Dieser historische Krimi entführt uns in das Wien von 1908 und beschert uns ein Wiedersehen mit dem sympathischen Polizeiagenten Johann Pospischil und seinem Assistenten Frisch. Seit der letzten Mordermittlung sind rund zehn Jahre vergangen. Nun wird im Brunnen des Schlossgartens im Belvedere eine abgehackte Hand und wenig später ein Sack mit weitere Leichenteile gefunden. Nur der Kopf der Leiche fehlt, was eine Identifizierung vorerst unmöglich macht. Nun haben die beiden die delikate wie unangenehme Aufgabe im Belvedere zu ermitteln.

Warum?

Zum einen ist das Obere Belvedere die Residenz des Thronfolgers Franz Ferdinand und seiner Gemahlin Sophie sowie Sitz des „Schattenkabinetts“ und zum anderen wird im Unteren Belvedere die Ausstellung zu Gustav Klimts Gemälde „Der Kuss“ vorbereitet. Da kann man keine zerstückelte Leiche brauchen.

Neben Pospischil, der es gewöhnt ist, als ziviler Polizeiagent von den Uniformierten herablassend behandelt zu werden, lernen wir Erna Kührer, eine Reinigungskraft mit Ambitionen sowie einige Hofschranzen kennen, die sich auf ihre Stellung einiges einbilden.

Meine Meinung:

Es dauert eine geraume Zeit, bis der eigentliche Krimi rund um die Leichenteile beginnt.

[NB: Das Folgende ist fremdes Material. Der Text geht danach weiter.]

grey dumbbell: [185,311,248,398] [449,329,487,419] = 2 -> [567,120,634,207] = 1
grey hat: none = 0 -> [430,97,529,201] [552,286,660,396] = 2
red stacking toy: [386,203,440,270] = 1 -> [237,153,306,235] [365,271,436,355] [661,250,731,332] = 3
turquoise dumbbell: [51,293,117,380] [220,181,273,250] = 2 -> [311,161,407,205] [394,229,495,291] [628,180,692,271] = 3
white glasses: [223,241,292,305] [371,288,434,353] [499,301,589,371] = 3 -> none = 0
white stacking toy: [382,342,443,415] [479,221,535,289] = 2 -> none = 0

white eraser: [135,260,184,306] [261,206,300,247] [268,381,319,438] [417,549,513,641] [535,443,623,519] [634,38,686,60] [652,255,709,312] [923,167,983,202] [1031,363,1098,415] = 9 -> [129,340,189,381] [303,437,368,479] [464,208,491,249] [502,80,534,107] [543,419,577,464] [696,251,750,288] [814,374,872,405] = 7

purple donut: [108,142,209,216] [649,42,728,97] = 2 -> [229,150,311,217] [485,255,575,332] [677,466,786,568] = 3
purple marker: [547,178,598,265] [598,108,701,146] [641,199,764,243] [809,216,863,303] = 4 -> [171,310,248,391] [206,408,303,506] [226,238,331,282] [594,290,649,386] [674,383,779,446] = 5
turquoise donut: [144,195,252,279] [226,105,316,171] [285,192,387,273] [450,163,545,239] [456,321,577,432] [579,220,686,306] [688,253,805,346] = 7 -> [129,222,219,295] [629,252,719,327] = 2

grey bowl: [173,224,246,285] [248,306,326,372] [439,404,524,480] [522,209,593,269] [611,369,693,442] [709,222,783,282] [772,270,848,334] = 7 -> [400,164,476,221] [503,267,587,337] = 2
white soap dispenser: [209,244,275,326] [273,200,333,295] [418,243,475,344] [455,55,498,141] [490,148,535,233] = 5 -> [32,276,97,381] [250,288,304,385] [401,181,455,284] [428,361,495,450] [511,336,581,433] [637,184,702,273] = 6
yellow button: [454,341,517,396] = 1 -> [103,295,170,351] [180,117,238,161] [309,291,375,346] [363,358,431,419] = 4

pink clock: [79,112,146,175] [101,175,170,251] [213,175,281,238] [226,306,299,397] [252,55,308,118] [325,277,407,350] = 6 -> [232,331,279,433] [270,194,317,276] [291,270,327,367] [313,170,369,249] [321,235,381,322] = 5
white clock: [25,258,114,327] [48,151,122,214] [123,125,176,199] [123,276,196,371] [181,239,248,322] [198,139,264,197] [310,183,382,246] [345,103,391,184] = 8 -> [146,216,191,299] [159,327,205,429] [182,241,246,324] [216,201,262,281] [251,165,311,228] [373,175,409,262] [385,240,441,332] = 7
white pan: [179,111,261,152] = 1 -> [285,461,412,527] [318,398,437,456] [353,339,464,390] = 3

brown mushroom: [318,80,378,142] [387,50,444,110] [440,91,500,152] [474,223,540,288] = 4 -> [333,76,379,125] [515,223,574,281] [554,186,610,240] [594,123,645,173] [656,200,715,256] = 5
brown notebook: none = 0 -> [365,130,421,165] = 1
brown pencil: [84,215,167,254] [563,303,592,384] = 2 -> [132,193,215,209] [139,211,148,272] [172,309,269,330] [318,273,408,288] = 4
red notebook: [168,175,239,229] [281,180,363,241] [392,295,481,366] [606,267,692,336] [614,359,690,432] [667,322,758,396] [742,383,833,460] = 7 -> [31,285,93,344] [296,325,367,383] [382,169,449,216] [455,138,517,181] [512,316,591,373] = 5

Zuvor ist die Geschichte eher eine Milieustudie, die das Leben der Familie Kührer recht gut beschreiben. Erna Kührer ist eine ziemlich ehrgeizige Frau, die ihren erarbeiteten, kleinen Wohlstand wie die trockene Wohnung und ihre Arbeit als Putzfrau im Belvedere nicht verlieren will. Im Gegenteil, sie will Kammerzofe bei Gräfin Sophie werden. Dafür ist ihr beinahe jedes Mittel recht. Ihr Mann Franz ist arbeitslos und leidet an einer Hautkrankheit. Miteinander haben sie vier Kinder, Daniel, Klementine und Zwillinge. Daniel ist ein Kleinkrimineller, der anstatt zu arbeiten, lieber dem Glückspiel frönt und keiner Rauferei aus dem Weg geht. Als er nach einem längeren Aufenthalt außerhalb Wiens zurückkehrt, entdeckt die Schönheit der kleinen Klementine und beschließt, daraus Kapital zu schlagen.

In Zusammenhang mit Daniel musste ich schmunzeln, denn das von ihm häufig frequentierte Wirtshaus „Zum Alten Heller“ in der Ungargasse kenne ich. Es hat leider seit einigen Jahren geschlossen.

Wie wir schon aus dem Vorgänger, „Der Offizier der Kaiserin“ wissen, sind dem Pospischil die technischen Errungenschaften wie die Elektrische nicht ganz geheuer.

Leider ist die Autorin dieser Zeit weit voraus und lässt im Kapitel 20 die Ermittler über einen „genetischen Fehler“ diskutieren. Zwar hat Gregor Mendel schon seit der Mitte des 19. Jahrhunderts an seiner Vererbungslehre gearbeitet, doch der Begriff „Gen“ wie wir in heute kennen, hat sich erst ab den 1930-er Jahren entwickelt. Und Franz Kührer spricht von „einem Schub“ bei seiner Hautkrankheit (Schuppenflechte?). Mir ist schon bewusst, dass es nicht einfach ist, das heutige Wissen auszublenden..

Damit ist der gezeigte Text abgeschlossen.